Цицерон как типичный стоик мог привычно и предсказуемо избегать дружеских эмоций, поскольку он считал чувства нежелательным и неприятным раздражителем психики. Однако для дружбы сделано исключение: ради нее Цицерон становится красноречивым защитником чувств и осмеливается заявить, что без привязанности не было бы различия «между человеком и пнем, или камнем» (XIII, 48).

Образцом и выразителем подобной привязанности в диалоге «О дружбе» становится Лелий, живший за несколько поколений до Цицерона[18]. В изображении Цицерона Лелий наслаждается согревающим светом дружбы с великим полководцем Сципионом Африканским и даже после его смерти утешается воспоминанием о ней. Лелий считал себя счастливым человеком, поскольку «жил в одно время со Сципионом». Далее он писал: «С ним меня связывали заботы о делах и государственных, и частных; с ним у меня были общими и дом, и походы, и то, в чем весь смысл дружбы – полное согласие в желаниях, стремлениях и мнениях» (IV, 15).

Высказывание Цицерона напоминает формулировки, при помощи которых Гомер описывал отношения Нестора с Одиссеем. Однако дружба Лелия и Сципиона была еще крепче, потому что они действительно жили под одной крышей и делили сокровенные радости и печали. Занимались ли они сексом? Все может быть, поскольку, как показывает доскональное исследование Крейга Уильямса, свободнорожденные римские мужчины не считали однополое желание чем-то проблематичным, а в некоторых случаях не порицали и гомосексуальные акты[19]. Однако в диалоге Цицерона Лелий настаивает на необходимости равенства между друзьями (XIX, 69), при том что если бы они со Сципионом занимались сексом, то лишь один из них мог бы – в соответствии с римскими представлениями – взять на себя «маскулинную» проникающую роль. Таким образом, маловероятно, что призыв Лелия к «полному согласию» включал в себя и секс.

Впрочем, в этом согласии присутствовало столь полное единодушие, что, согласно Цицерону, истинный друг становился «как бы вторым я». Мы любим себя, потому что заботимся о себе, и привязываемся к другим, о которых заботимся. Вот почему человеческое существо «ищет другого человека, чью душу он настолько сливает со своей, что делает как бы из двух душ одну!» (XXI, 80–81).

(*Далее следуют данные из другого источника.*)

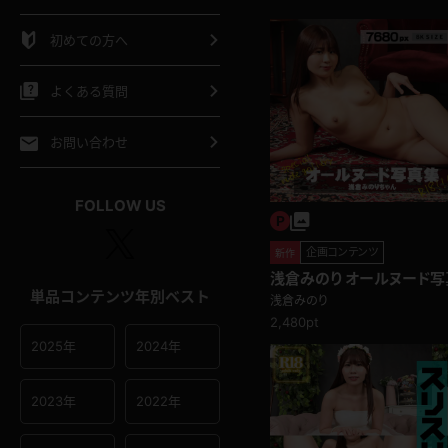
シャツ
スリップ
部屋着
初めての方へ
イクロビキニ
ビキニ
競泳水着
よくある質問
ポーツウェア
ゴルフ
ジャージ
お問い合わせ
オタード
陸上
テニス
FOLLOW US
操服
企画コンテンツ
新作
浅倉みのり オールヌード写真
単品コンテンツ年別ベスト
ァのひじ掛けで股間をガード
浅倉みのり
2,480pt
2025年
2024年
2023年
2022年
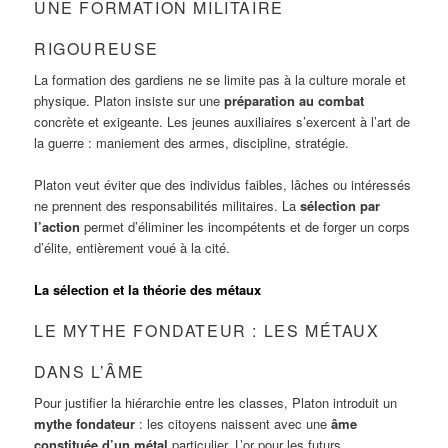
UNE FORMATION MILITAIRE
RIGOUREUSE
La formation des gardiens ne se limite pas à la culture morale et
physique. Platon insiste sur une
préparation au combat
concrète et exigeante. Les jeunes auxiliaires s’exercent à l’art de
la guerre : maniement des armes, discipline, stratégie.
Platon veut éviter que des individus faibles, lâches ou intéressés
ne prennent des responsabilités militaires. La
sélection par
l’action
permet d’éliminer les incompétents et de forger un corps
d’élite, entièrement voué à la cité.
La sélection et la théorie des métaux
LE MYTHE FONDATEUR : LES MÉTAUX
DANS L’ÂME
Pour justifier la hiérarchie entre les classes, Platon introduit un
mythe fondateur
: les citoyens naissent avec une
âme
constituée d’un métal
particulier. L’or pour les futurs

Такая формулировка отчасти напоминает теорию Аристофана в «Пире», однако у Цицерона «слияние» не имело ничего общего с сексом, а его акцент на разуме был совершенно чужд аристофановскому опыту любви. Этот опыт был прежде всего радостным, тогда как опыт Цицерона сближался с болью. В силу ряда причин подобное обстоятельство связано с разными контекстами: в «Пире» Платон вкладывал речь о любви в уста комедиографа, тогда как Цицерон размышлял о настоящих друзьях и собственном опасном политическом положении. В момент работы над диалогом о дружбе Цицерон действительно пытался решить, кого из соперников, боровшихся за власть над Римом, – Октавиана или Антония, – ему следует поддерживать. Он сделал ставку на Октавиана, но когда оба претендента решили действовать вместе, они заодно согласились пожертвовать бывшими «друзьями» и членами семей.